Step 1: Pick Your Moderation API

Choose based on your stack and threat model:

APIBest ForFree Tier
OpenAI ModerationText toxicity, harassmentYes (rate limited)
AWS ComprehendPII detection, multilingual50K units/month
Perspective APIComment toxicity, civil discourseYes (apply required)

This guide uses OpenAI Moderation — zero setup if you already use the OpenAI API, and it covers the most common abuse categories.


Step 2: Install Dependencies

pip install openai>=1.0.0 python-dotenv

Create a .env file:

OPENAI_API_KEY=sk-...

Step 3: Build the Moderation Client

# moderation.py
import os
from openai import OpenAI
from dotenv import load_dotenv

load_dotenv()
client = OpenAI(api_key=os.getenv("OPENAI_API_KEY"))

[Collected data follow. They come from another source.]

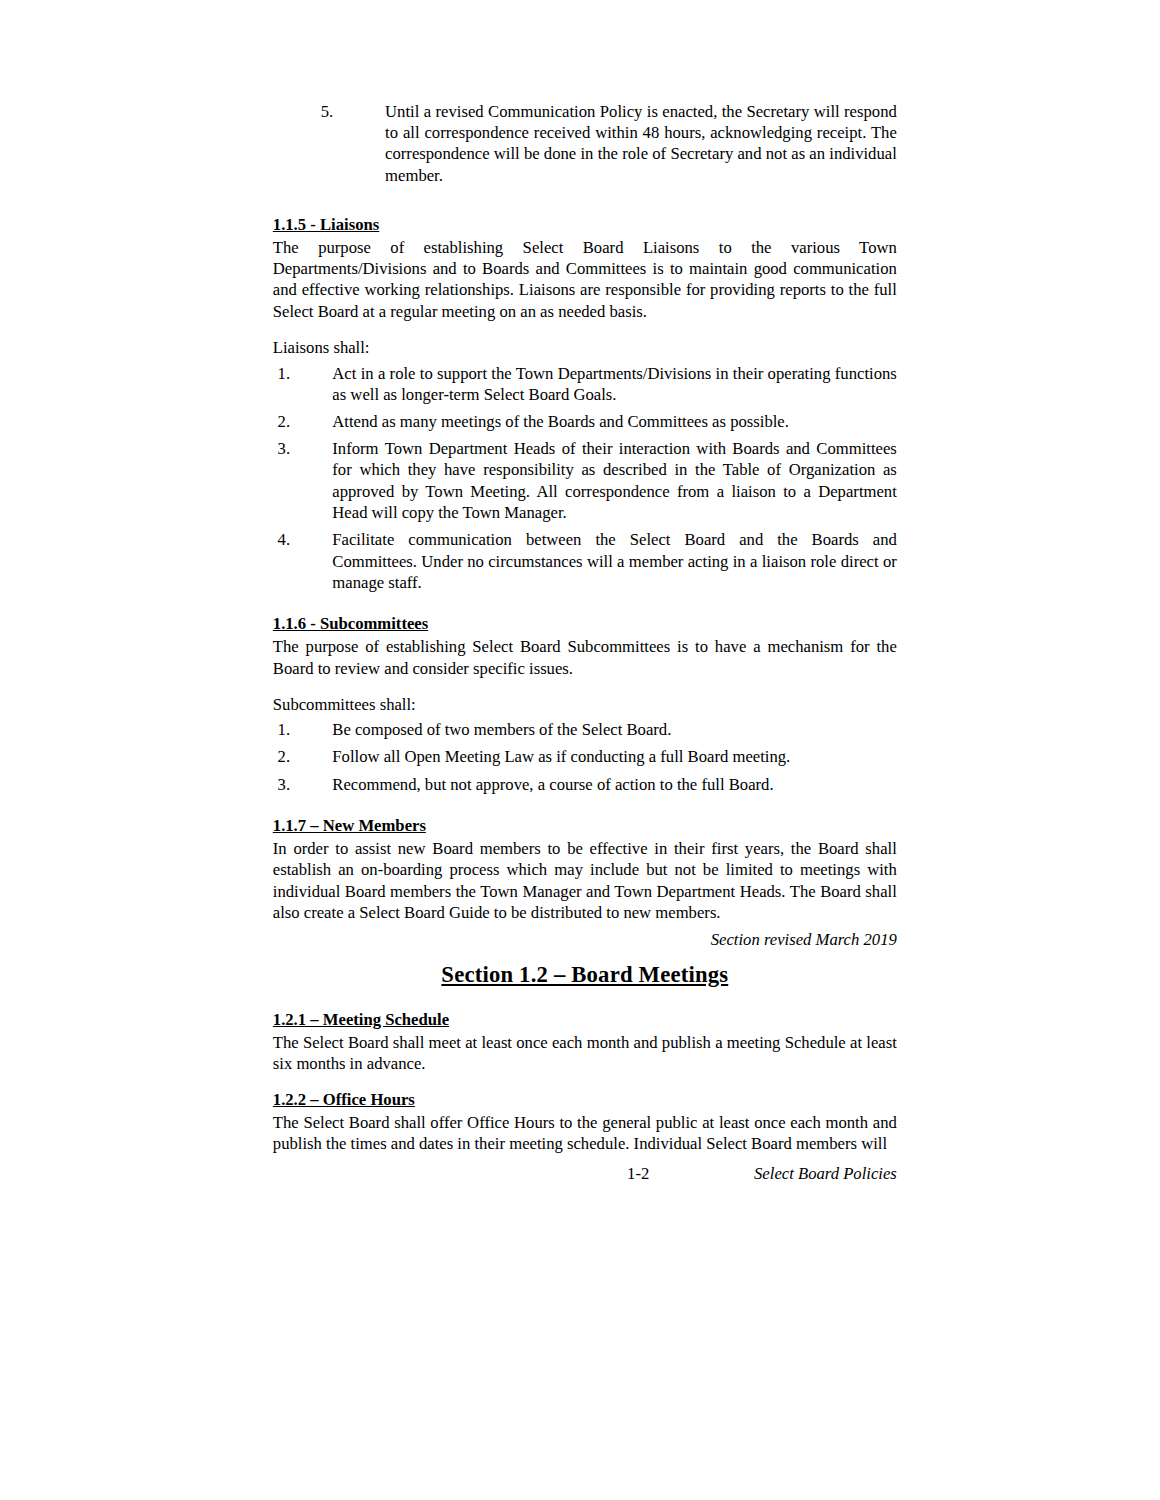5.
Until a revised Communication Policy is enacted, the Secretary will respond to all correspondence received within 48 hours, acknowledging receipt. The correspondence will be done in the role of Secretary and not as an individual member.
1.1.5 - Liaisons
The purpose of establishing Select Board Liaisons to the various Town Departments/Divisions and to Boards and Committees is to maintain good communication and effective working relationships. Liaisons are responsible for providing reports to the full Select Board at a regular meeting on an as needed basis.
Liaisons shall:
1.
Act in a role to support the Town Departments/Divisions in their operating functions as well as longer-term Select Board Goals.
2.
Attend as many meetings of the Boards and Committees as possible.
3.
Inform Town Department Heads of their interaction with Boards and Committees for which they have responsibility as described in the Table of Organization as approved by Town Meeting. All correspondence from a liaison to a Department Head will copy the Town Manager.
4.
Facilitate communication between the Select Board and the Boards and Committees. Under no circumstances will a member acting in a liaison role direct or manage staff.
1.1.6 - Subcommittees
The purpose of establishing Select Board Subcommittees is to have a mechanism for the Board to review and consider specific issues.
Subcommittees shall:
1.
Be composed of two members of the Select Board.
2.
Follow all Open Meeting Law as if conducting a full Board meeting.
3.
Recommend, but not approve, a course of action to the full Board.
1.1.7 – New Members
In order to assist new Board members to be effective in their first years, the Board shall establish an on-boarding process which may include but not be limited to meetings with individual Board members the Town Manager and Town Department Heads. The Board shall also create a Select Board Guide to be distributed to new members.
Section revised March 2019
Section 1.2 – Board Meetings
1.2.1 – Meeting Schedule
The Select Board shall meet at least once each month and publish a meeting Schedule at least six months in advance.
1.2.2 – Office Hours
The Select Board shall offer Office Hours to the general public at least once each month and publish the times and dates in their meeting schedule. Individual Select Board members will
1-2 Select Board Policies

# Threshold above which we block the request
BLOCK_THRESHOLD = 0.80

# Categories you want to enforce — tune to your use case
ENFORCED_CATEGORIES = [
    "harassment",
    "harassment/threatening",
    "hate",
    "hate/threatening",
    "self-harm",
    "sexual/minors",
    "violence",
    "violence/graphic",
]


def moderate_prompt(prompt: str) -> dict:
    """
    Returns a dict with:
      - blocked (bool): True if the prompt should be rejected
      - reason (str | None): Category that triggered the block
      - scores (dict): Raw category scores for logging
    """
    response = client.moderations.create(input=prompt)
    result = response.results[0]

    scores = result.category_scores.model_dump()
    flagged_categories = result.categories.model_dump()

    # Check if any enforced category exceeds threshold
    for category in ENFORCED_CATEGORIES:
        score = scores.get(category, 0)
        if flagged_categories.get(category) or score >= BLOCK_THRESHOLD:
            return {
                "blocked": True,
                "reason": category,
                "scores": scores,
            }

    return {"blocked": False, "reason": None, "scores": scores}

Expected: Function returns a clean dict — no exceptions thrown for moderation decisions.

If it fails:

  • AuthenticationError: Check your OPENAI_API_KEY in .env
  • RateLimitError: Add retry logic (see Step 5)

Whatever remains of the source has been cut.